DESAFIOS – A principal causa de mortes entre homens de 29 a 59 anos de idade são acidentes de trânsito e violência. Se forem negros e pobres, a mortalidade por violência é ainda maior, a ponto de em março de 2015 ter sido criada uma CPI na Câmara dos Deputados para investigar a morte e o desaparecimento de jovens com esse perfil. Na concepção da saúde, essas causas são consideradas “agravos”. E já se começa a especular se em regiões vulneráveis onde predomina a violência e morrem mais jovens negros haverá menos homens velhos no futuro.
Foto: Igor Sperotto
A previsão não é comprovada, mas o certo é que não basta difundir informação para prevenir e evitar os agravos. É necessário adequar a linguagem às características de cada território. “As comunidades têm uma organização própria em que o tráfico também está inserido”, explica Rita Buttes, da área técnica de Saúde Prisional da Secretaria Municipal de Saúde de Porto Alegre (SMS). Disso vai depender se o integrante de uma gangue vai poder ir ao posto de saúde, caso o prédio esteja localizado em área do inimigo.

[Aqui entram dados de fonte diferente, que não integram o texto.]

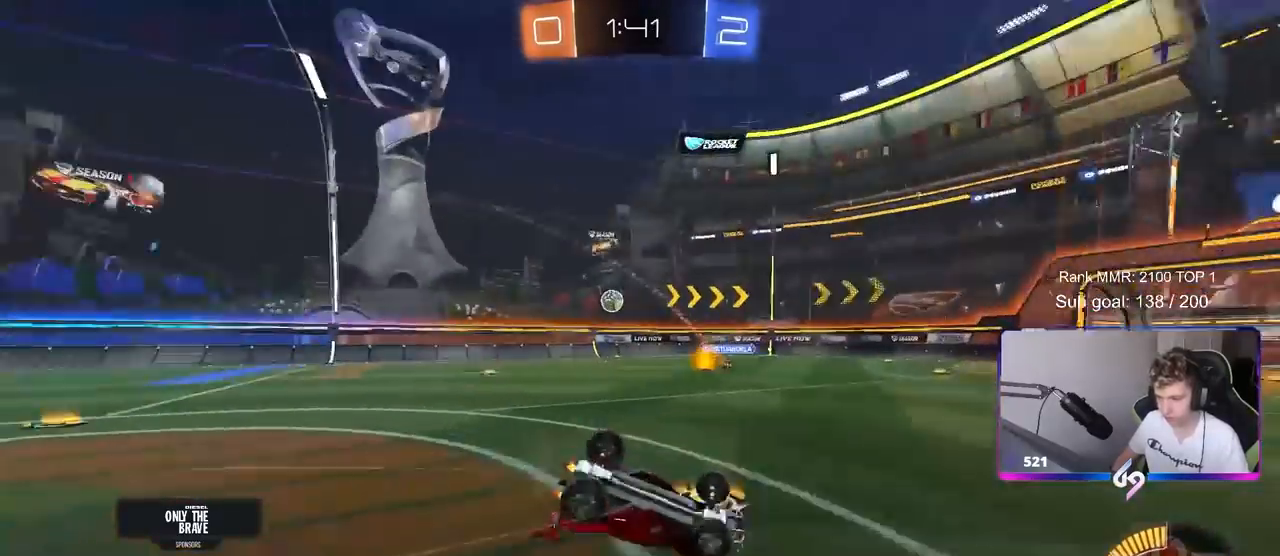
{"keys": [], "mouse": ["left"], "mouse_move": "still", "events": [[67, "s", "up"], [217, "s", "down"], [350, "s", "up"], [350, "shift", "up"], [400, "mouse_left", "down"], [450, "a", "up"]]}
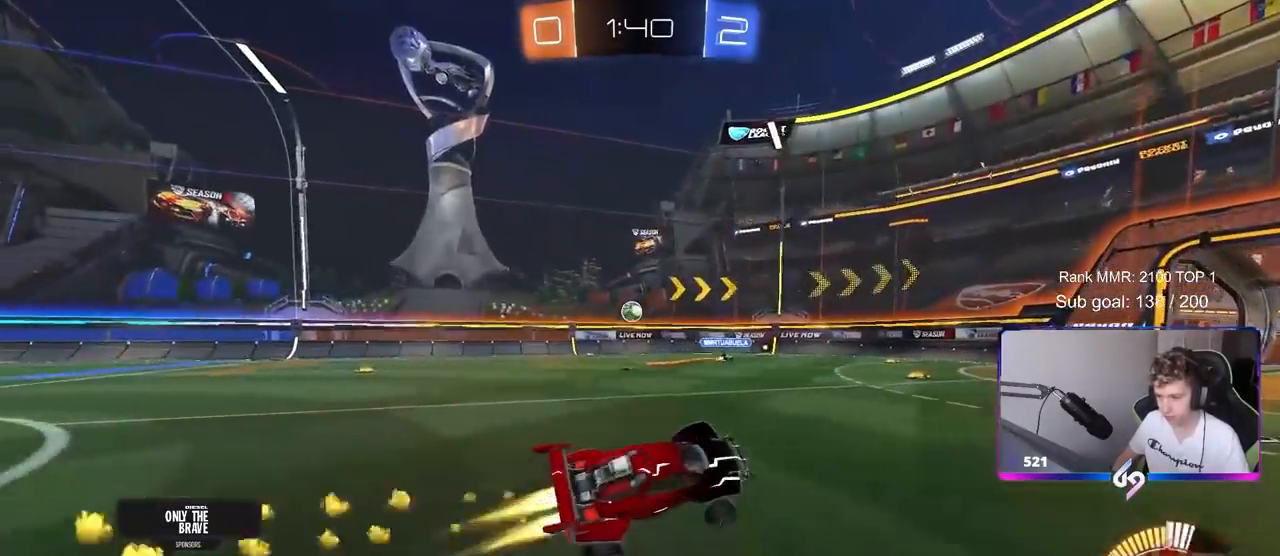
{"keys": ["w"], "mouse": [], "mouse_move": "still", "events": [[150, "mouse_left", "up"], [183, "w", "down"], [267, "a", "down"], [367, "a", "up"]]}
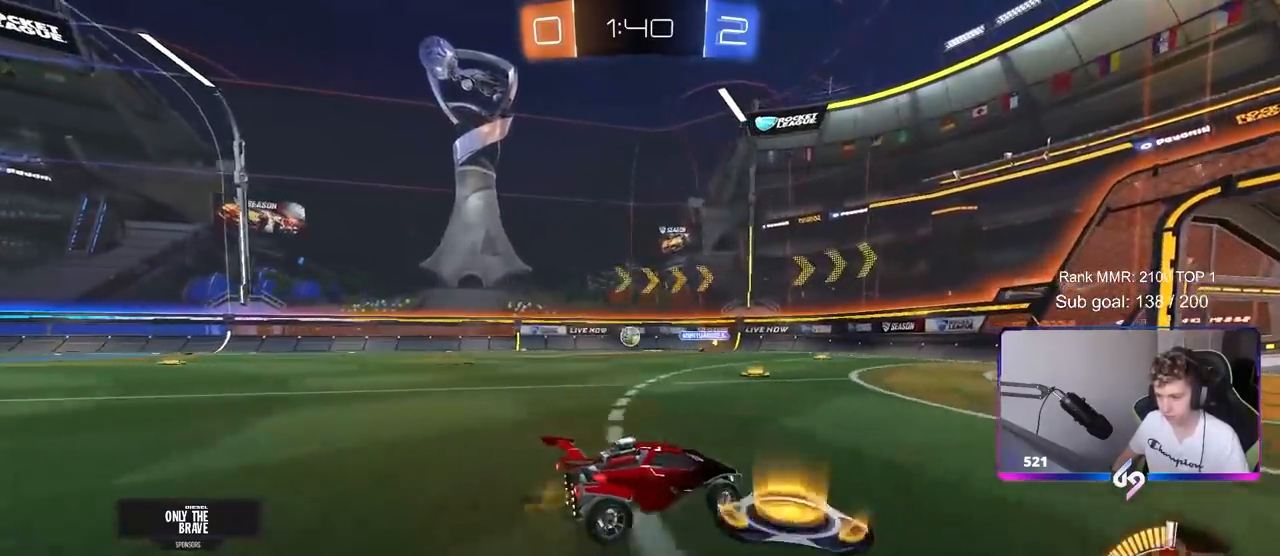
{"keys": ["a", "w"], "mouse": [], "mouse_move": "still", "events": [[100, "a", "down"]]}
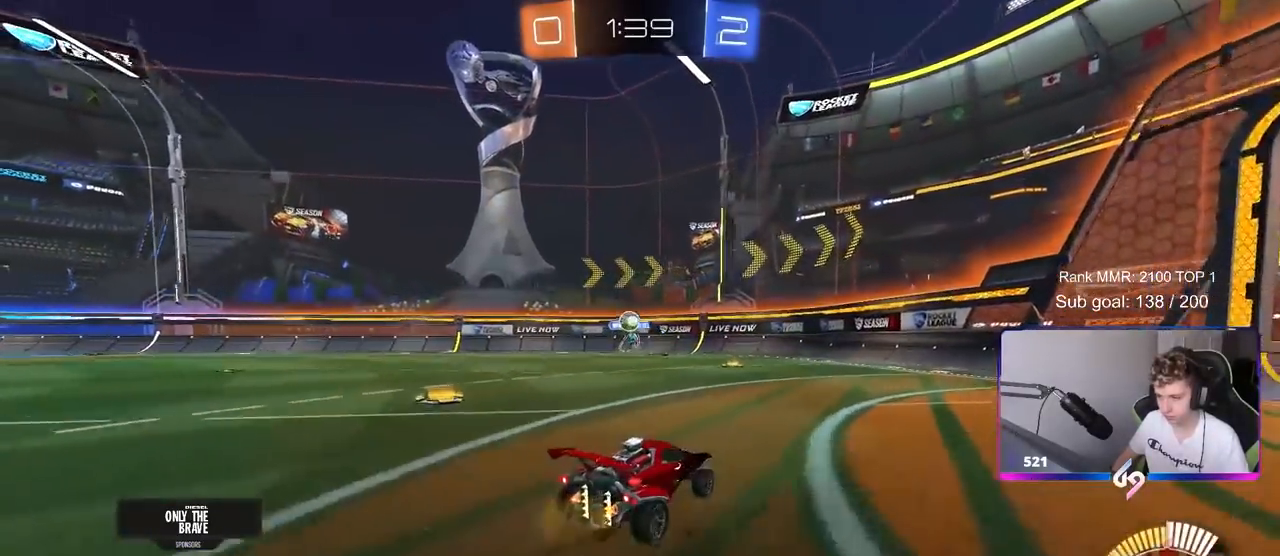
{"keys": ["a", "w"], "mouse": [], "mouse_move": "still", "events": [[167, "a", "up"], [300, "d", "down"], [400, "d", "up"], [450, "a", "down"]]}
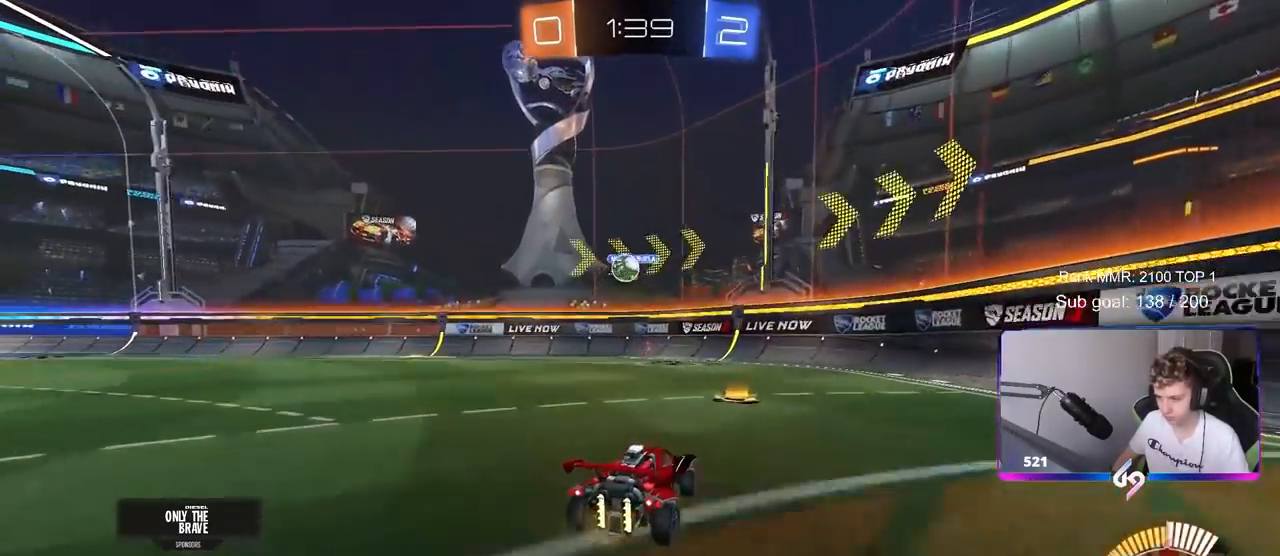
{"keys": ["d", "w"], "mouse": [], "mouse_move": "still", "events": [[33, "a", "up"], [33, "d", "down"], [83, "w", "up"], [217, "w", "down"], [267, "shift", "down"], [450, "shift", "up"]]}
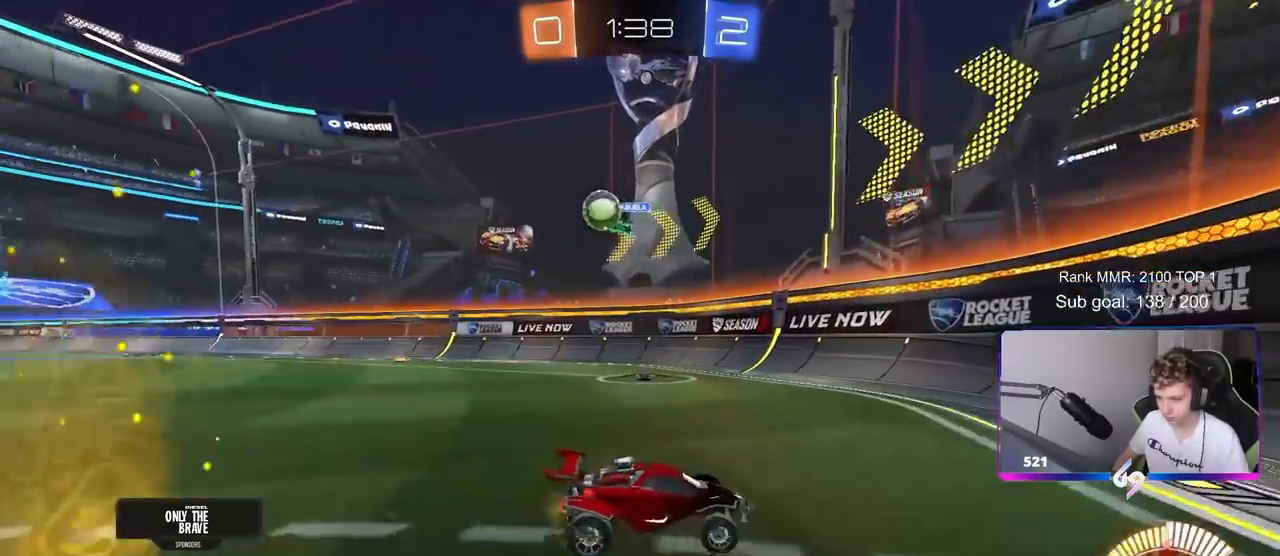
{"keys": ["d", "shift", "w"], "mouse": [], "mouse_move": "still", "events": [[233, "shift", "down"], [350, "shift", "up"], [500, "shift", "down"]]}
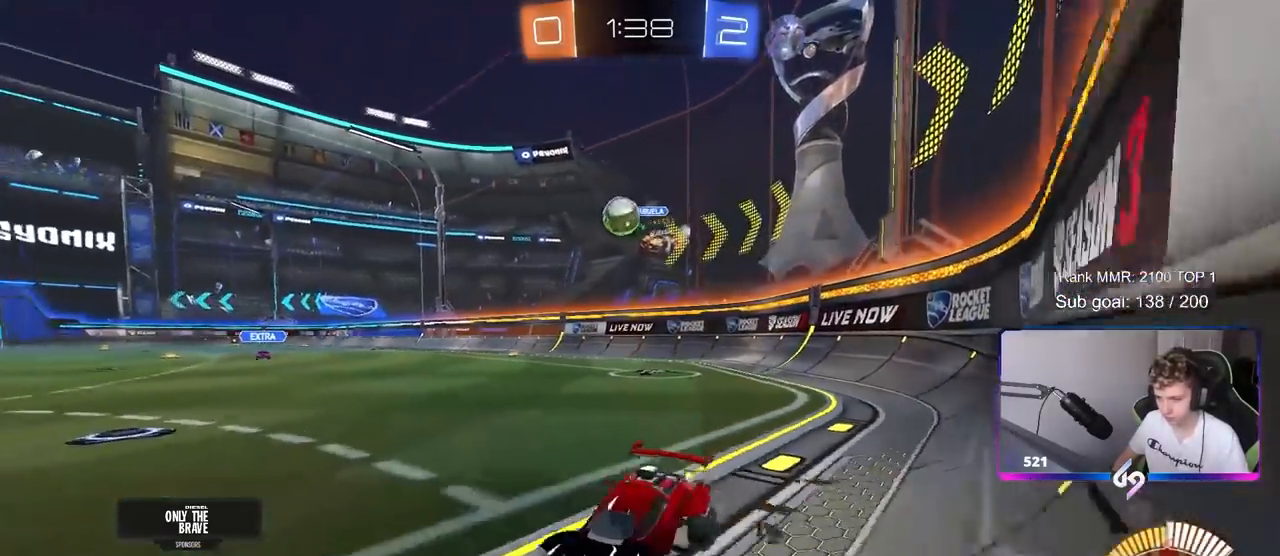
{"keys": ["d", "w"], "mouse": [], "mouse_move": "still", "events": [[83, "shift", "up"], [467, "shift", "down"], [500, "shift", "up"]]}
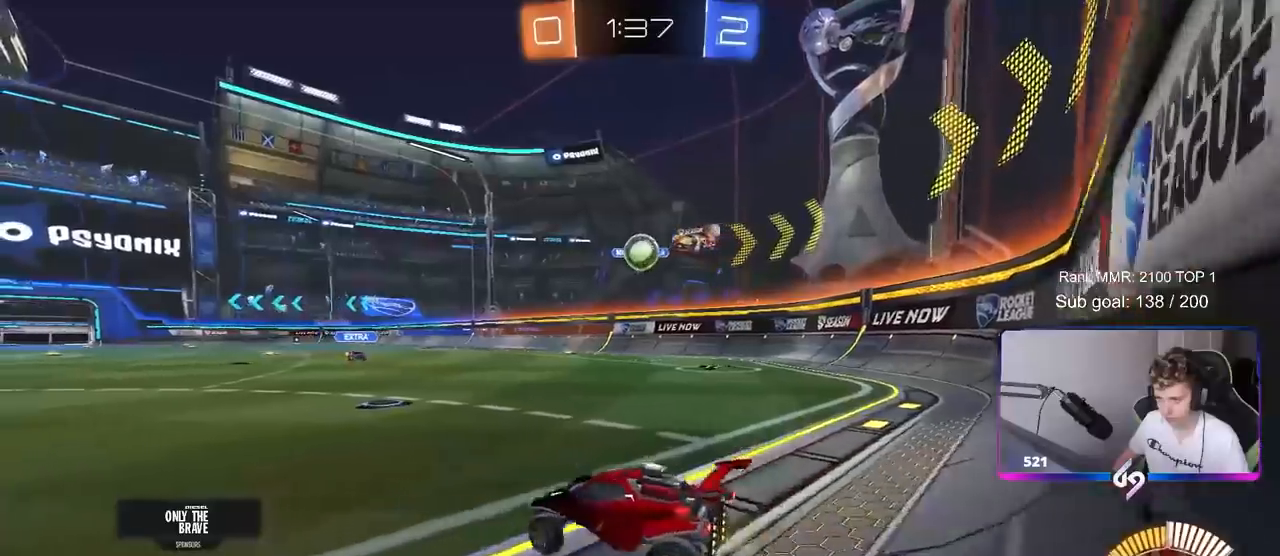
{"keys": ["d"], "mouse": [], "mouse_move": "down-left", "events": [[150, "mouse_left", "down"], [483, "mouse_left", "up"], [483, "w", "up"]]}
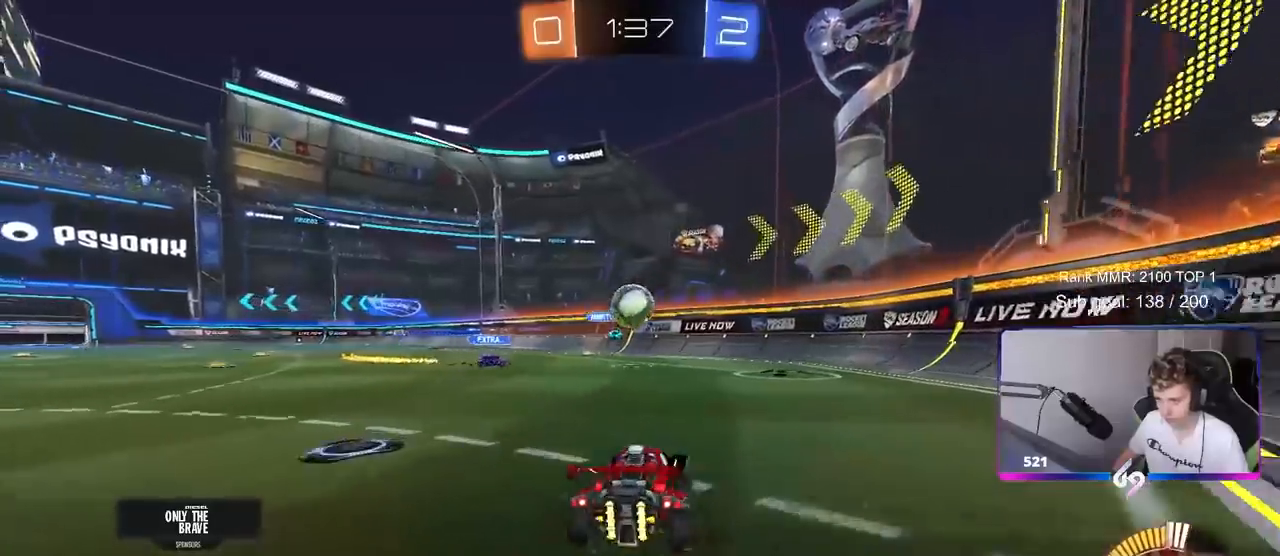
{"keys": ["d", "w"], "mouse": [], "mouse_move": "still", "events": [[267, "w", "down"]]}
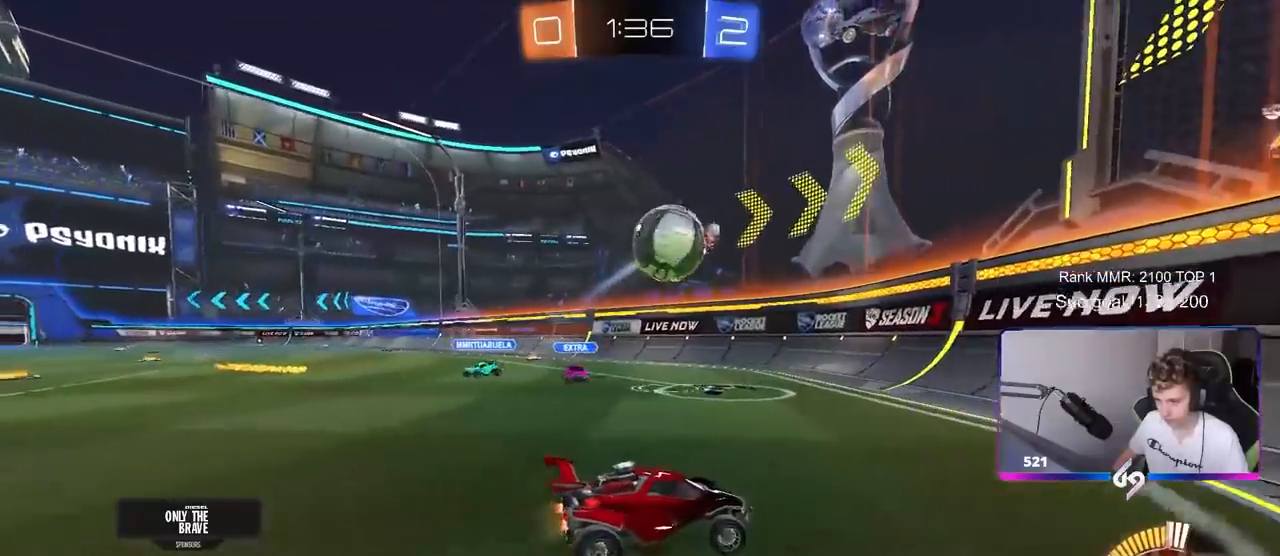
{"keys": ["d", "w"], "mouse": [], "mouse_move": "still", "events": [[83, "shift", "down"], [233, "shift", "up"]]}
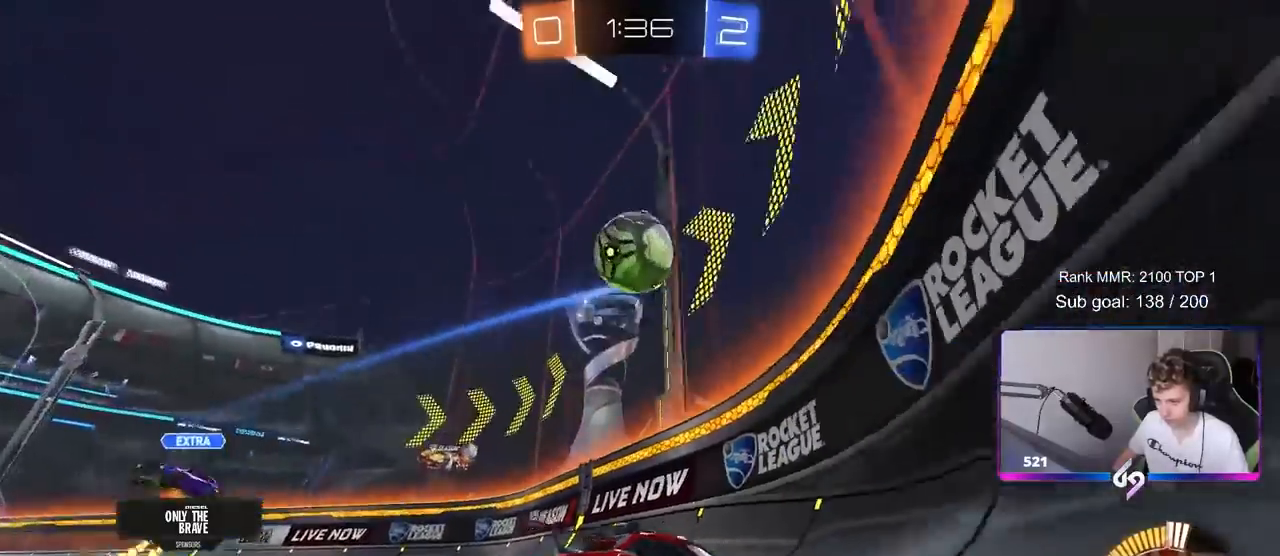
{"keys": ["d", "w"], "mouse": [], "mouse_move": "still", "events": [[100, "d", "up"], [333, "d", "down"]]}
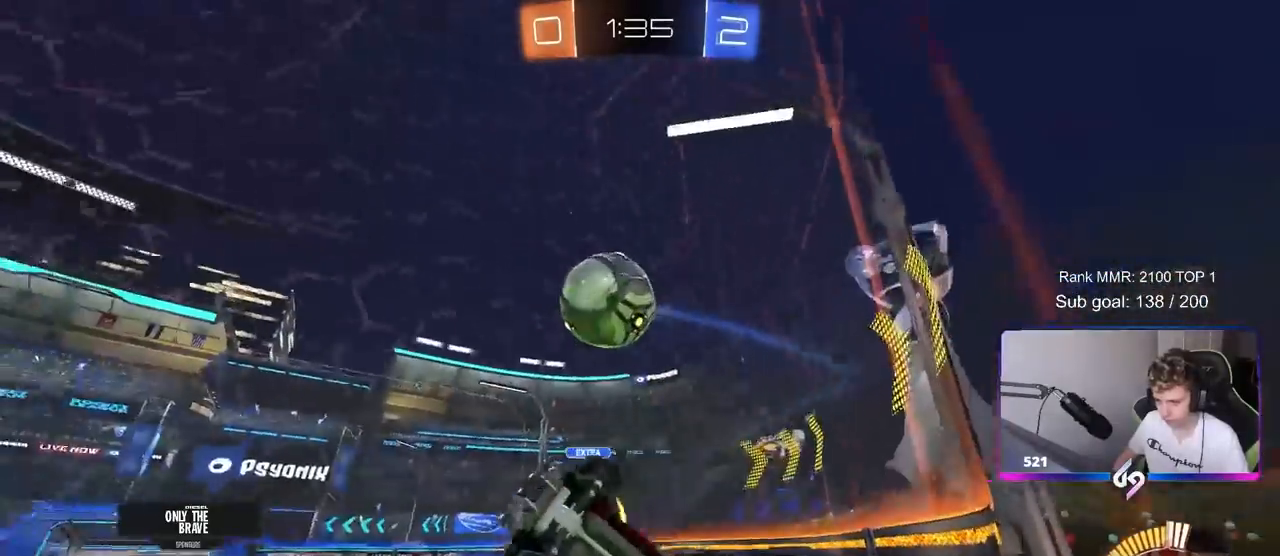
{"keys": ["a", "d", "s"], "mouse": ["left", "right"], "mouse_move": "still", "events": [[67, "d", "up"], [117, "d", "down"], [217, "w", "up"], [267, "mouse_right", "down"], [267, "s", "down"], [300, "a", "down"], [300, "d", "up"], [300, "shift", "down"], [450, "d", "down"], [450, "mouse_left", "down"], [450, "shift", "up"]]}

É importante saber quem manda no território e entender que denúncias de violência e busca de ajuda implicam riscos. “Até lamentar uma morte pode significar que a pessoa tomou partido e levar a uma retaliação”, pondera Marco Antonio Pires de Oliveira, professor de Ciências Sócio-Históricas e assessor da Área Técnica de Saúde Mental da SMS. Por isso, “a integralidade dos cuidados é um desafio e o planejamento estratégico deve envolver todas as secretarias”, diz Rita. Acidentes de trânsito, por exemplo, costumam ser banalizados por alguns meios de comunicação, em que se divulgam números, e não os motivos. “As pessoas não relacionam com alterações mentais por uso de substâncias psicoativas, como o álcool”, observa Rita.